Poll: ~40% of this room is not on the contributors list.

(Geoghegan) We'd be unanimous on recognizing 10-20 people.

(Linnakangas) Who will physically update the site? (Conway, Lane) Suggest converting Haas list to a web site diff and sending it to pgsql-private-committers@ for approval. (Haas) Expect more cycles of update. For example, I only classified people as past contributors when 100% confident. Complaints are inevitable.

(Haas) Propose having Frost and myself sit down after this meeting and agree on something. (Momjian) I want the site updated by Thursday. (group conclusion) Haas and Frost may proceed to update the list, letting let this happen quickly.

64-bit xids

(Korotkov) Postgres Pro has a patch for this. Some customers have problems not fixed by 9.6 freeze work. No access to production systems for seeing details.

(Misch) Community would need to see the good-case and worst-case benchmarks.

(Grittner) This won't fix vacuuming to reclaim space.

(Lane) Eliminating freezes is attractive.

(Geoghegan) What happened to the Linnakangas version of this? (Linnakangas) It's unfinished.

(Haas) We know there's more to improve here, but we don't know what exactly remains.

(Haas) I will vote against widening xmin/xmax on disk. The Linnakangas approach didn't have that problem. (Linnakangas) Don't want on-disk format changes.

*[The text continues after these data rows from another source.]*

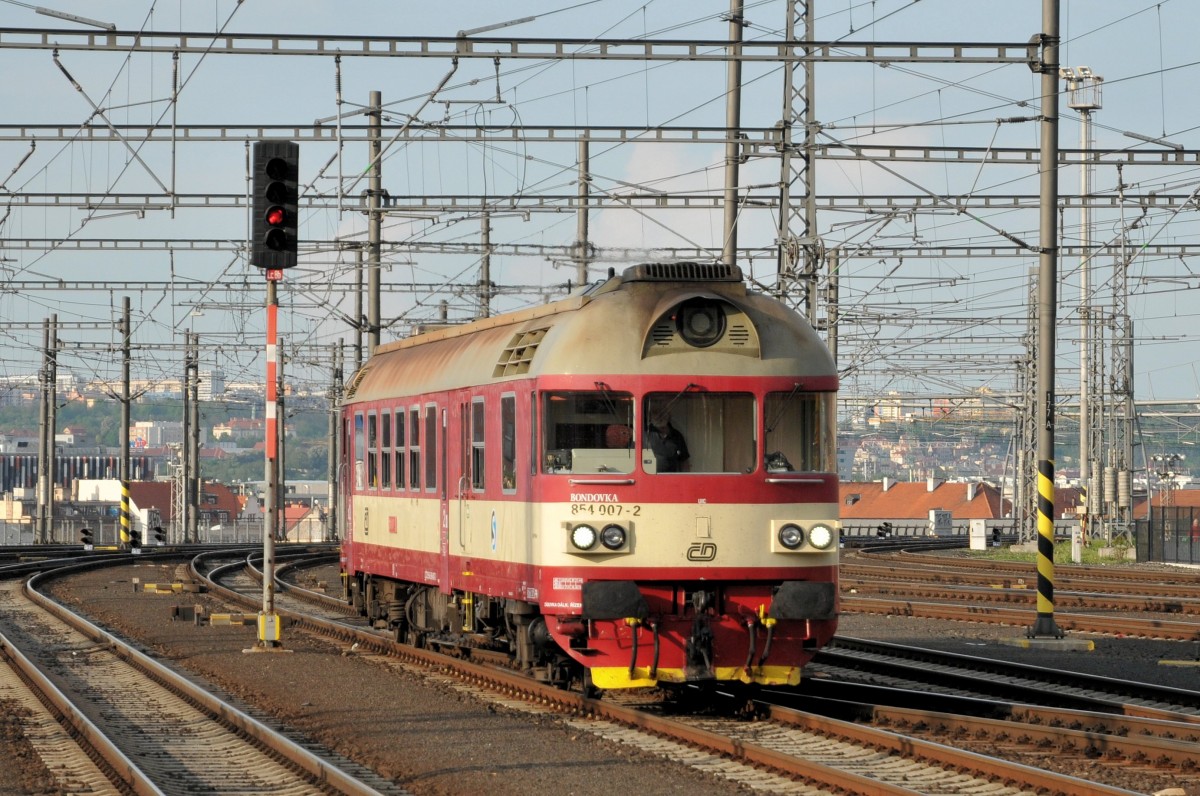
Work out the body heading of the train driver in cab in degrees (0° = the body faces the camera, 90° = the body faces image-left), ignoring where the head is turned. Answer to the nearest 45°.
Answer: approximately 0°

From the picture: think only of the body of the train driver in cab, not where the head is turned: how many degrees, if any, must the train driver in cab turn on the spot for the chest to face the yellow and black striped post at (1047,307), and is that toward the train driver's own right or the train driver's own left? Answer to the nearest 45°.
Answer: approximately 135° to the train driver's own left
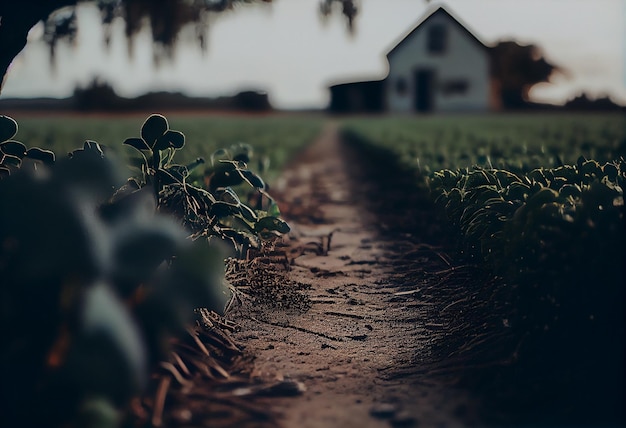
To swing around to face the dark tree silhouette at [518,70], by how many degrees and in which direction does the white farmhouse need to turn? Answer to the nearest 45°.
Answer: approximately 135° to its left

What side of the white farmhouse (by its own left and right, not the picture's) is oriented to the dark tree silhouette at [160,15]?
front

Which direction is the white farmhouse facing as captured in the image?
toward the camera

(Linnakangas) Do problems remain despite free space map and freeze map? (Freund, Geoghegan) Yes. (Freund) I see anti-wraparound vacuum problems in 9.6 three times per week, in response to configuration changes. Spending 1.8B XIDs in two days is not the worst I've seen. (Geoghegan, Freund) Nobody cares about clog size. (Haas) People do care, but not the same people who care about anti-wraparound vacuum.

Adopting an indent fork

(Lane) Considering adoption of Piotr Stefaniak indent fork. I studied the diff it causes and liked nearly everything. Should we embed it in the PostgreSQL tree, or should we give it a standalone repository? In-tree lets us correlate changes, and out-of-tree lets us use the latest version on all branches. (Haas) Weird to cram a standalone tool into the main tree. (Misch) Similar to TAP support modules. (Lane) Similar to much of src/tools.

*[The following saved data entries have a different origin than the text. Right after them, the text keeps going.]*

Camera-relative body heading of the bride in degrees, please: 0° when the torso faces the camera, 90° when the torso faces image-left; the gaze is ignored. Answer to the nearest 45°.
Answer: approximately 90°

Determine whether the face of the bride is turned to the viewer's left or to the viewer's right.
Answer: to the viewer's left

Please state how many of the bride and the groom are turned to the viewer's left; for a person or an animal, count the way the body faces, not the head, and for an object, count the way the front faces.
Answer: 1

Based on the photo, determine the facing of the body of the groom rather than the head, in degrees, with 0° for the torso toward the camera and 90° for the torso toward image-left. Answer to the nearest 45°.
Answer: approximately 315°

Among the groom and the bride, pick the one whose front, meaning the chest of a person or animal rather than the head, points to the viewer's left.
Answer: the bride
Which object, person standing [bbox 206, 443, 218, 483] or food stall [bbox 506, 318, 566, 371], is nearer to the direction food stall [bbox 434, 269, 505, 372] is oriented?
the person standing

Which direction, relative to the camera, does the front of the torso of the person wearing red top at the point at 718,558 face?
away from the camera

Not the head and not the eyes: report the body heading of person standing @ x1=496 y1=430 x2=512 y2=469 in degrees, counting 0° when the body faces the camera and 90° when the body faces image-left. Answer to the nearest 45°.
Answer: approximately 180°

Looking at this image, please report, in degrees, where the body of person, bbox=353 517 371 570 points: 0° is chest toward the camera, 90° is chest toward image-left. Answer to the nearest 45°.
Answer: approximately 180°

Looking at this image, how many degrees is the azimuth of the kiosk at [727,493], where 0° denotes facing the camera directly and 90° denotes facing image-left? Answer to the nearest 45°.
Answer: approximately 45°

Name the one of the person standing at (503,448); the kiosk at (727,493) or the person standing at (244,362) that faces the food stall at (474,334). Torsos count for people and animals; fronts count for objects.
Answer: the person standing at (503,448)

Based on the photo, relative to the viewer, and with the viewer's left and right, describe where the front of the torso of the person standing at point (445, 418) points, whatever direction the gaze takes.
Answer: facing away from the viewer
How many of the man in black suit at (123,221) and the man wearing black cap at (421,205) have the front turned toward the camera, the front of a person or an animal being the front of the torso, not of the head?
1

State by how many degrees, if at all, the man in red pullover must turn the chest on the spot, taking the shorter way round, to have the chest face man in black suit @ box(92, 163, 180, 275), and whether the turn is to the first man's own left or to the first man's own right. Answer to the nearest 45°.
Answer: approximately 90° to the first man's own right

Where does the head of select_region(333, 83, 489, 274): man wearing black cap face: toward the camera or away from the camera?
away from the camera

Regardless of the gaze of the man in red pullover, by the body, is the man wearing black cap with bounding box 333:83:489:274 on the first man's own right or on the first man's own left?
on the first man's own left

(Freund) Great if every contributor can easily run indent. (Eisentraut) Developers will figure it out easily, relative to other challenges of starting development like installing dependencies and configuring one's editor. (Freund) Mainstream OSs package all dependencies, so that part is easy.

(Haas) We should reindent every week or every day. By end of cycle, the tree has accrued lots of divergence. It's hard to commit indent-clean code to a file that is already not indent-clean. "make indent" would be great.

(Eisentraut) If we switch indent implementations, I want one with upstream maintenance. (Freund) Author of proposed replacement is a FreeBSD committer and plans to submit indent code to FreeBSD. (Misch) We won't pull from upstream automatically; syncs will be more like timezone code syncs. (Freund) The replacement is already more-maintained than pgindent. (Lane) I vote not to wait for better maintenance. (Haas) If Lane will cover any problems, let it happen. Proposed tool does improve things.

(Eisentraut) Happy leaving v10 as-is (pgindent).

(Lane) Distinct issues (1) whether to switch indent tools and (2) how to distribute indent tool code. (Misch) Also (3) how often to reindent.

Any other business

(Misch) Congested agenda today. Should we meet longer next year? (Haas) Schedule was based on an unconference starting after the meeting, which we no longer do. But we wouldn't survive a 09:00-17:00 meeting. (Hagander) Perhaps 09:00-14:00?

(Page) How should the other developer meetings compare to this one? Brussels has been heavy on technical topics. (Haas) Unconference is better for technical topics. We used to have lots of narrow-interest technical topics that boiled down to the presenter speaking at a non-participating group.